Controversial drama The Apprentice has bombed stateside but it’s attracting bigger audiences in other parts of the world

I’ll be the first to admit that I did not want to watch The Apprentice, the new film chronicling Donald Trump’s ascendancy through 1970s and 80s New York. Like most people in my liberal social circle, my reaction to the movie’s existence was essentially: why? Why watch two hours of a de-handsomed (though still recognizable) Sebastian Stan as the young real estate mogul, and Jeremy Strong as his mentor Roy Cohn, go through events I already know – if not in exact detail, than certainly in spirit – in the life of a man I actively wish I knew less about?
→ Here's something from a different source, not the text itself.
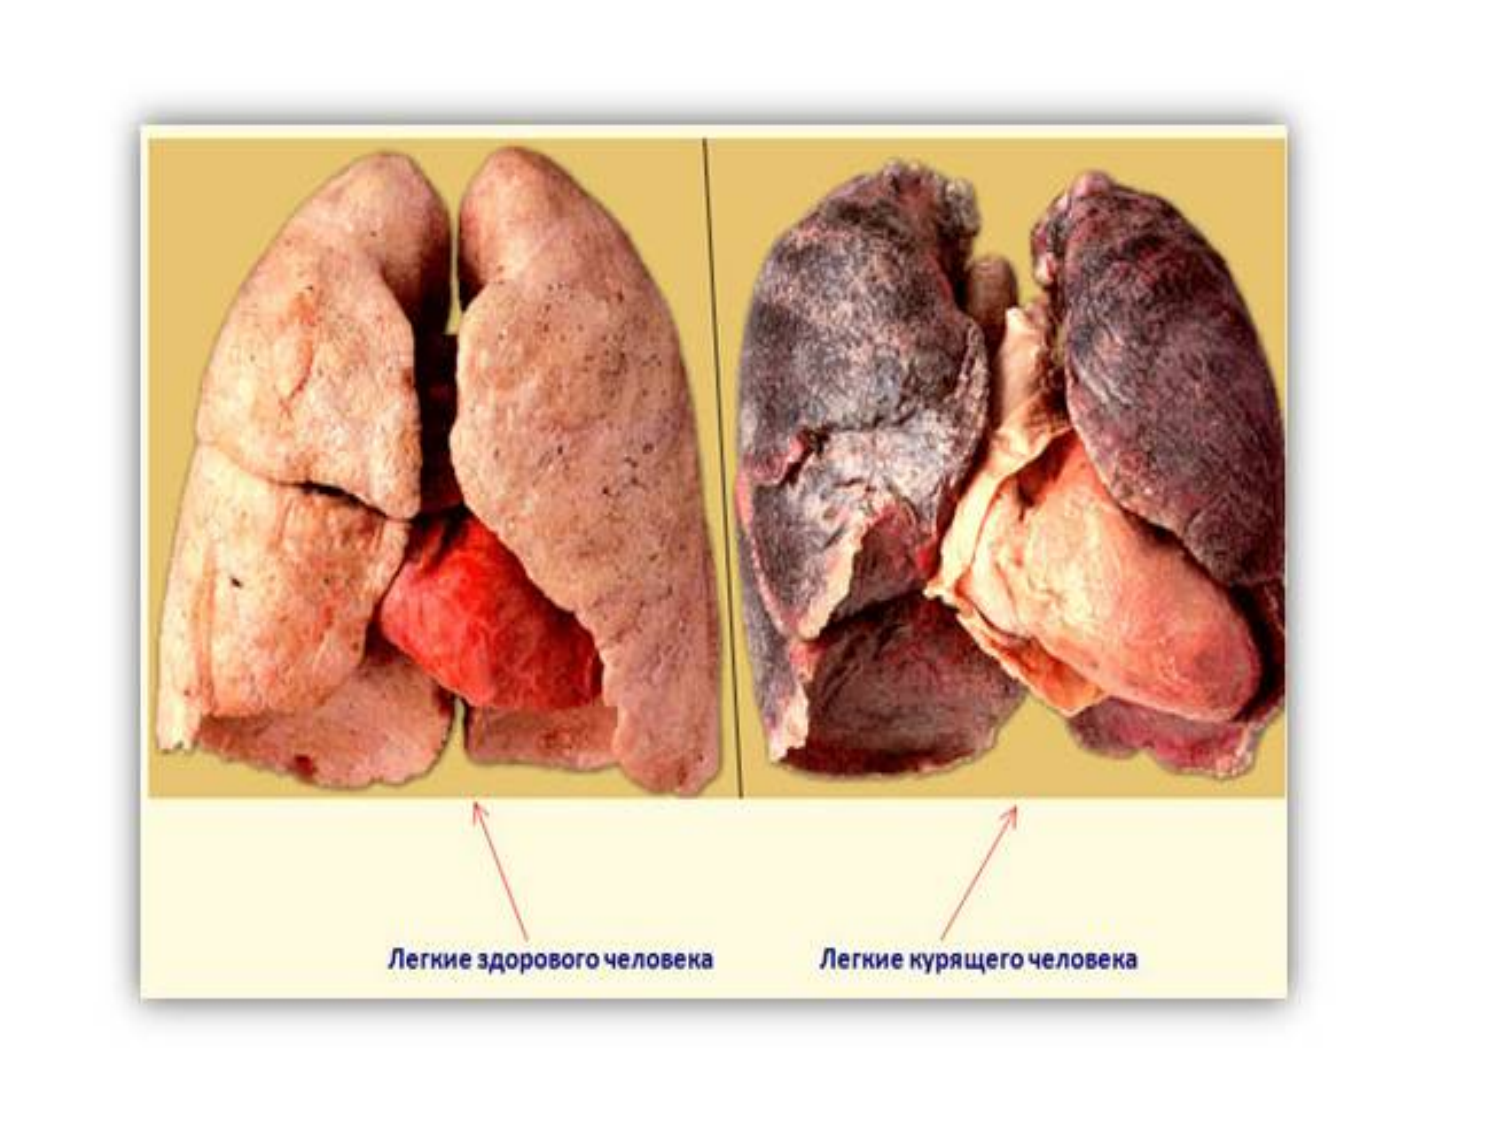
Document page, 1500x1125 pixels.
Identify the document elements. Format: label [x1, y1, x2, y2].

picture [93, 70, 1337, 1055]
And yet I found the film, written by Vanity Fair’s Trump chronicler Gabriel Sherman and directed by Iranian Danish film-maker Ali Abbasi, to be surprising. Not in material – even if you’re not the most well read on Trump prior to his presidential campaign in 2015, his public character has long been consistent – but in its straightforward approach to depict the life of the former president. Though predictably dismissed by Republican figures and Trump himself as a hack job (or more specifically, “a cheap, defamatory and politically disgusting hatchet job, put out right before the 2024 Presidential Election, to try and hurt the Greatest Political Movement in the History of our Country”, as Trump wrote on Truth Social), The Apprentice is an overall sincere movie, attempting to depict a highly contentious figure as close to the emotional truth as possible, while remaining entertaining. As Sherman told me before its release: “It’s such a universal story about the apprentice outstripping the master … I hope people can experience it on its own terms and not bring all their political baggage to it.”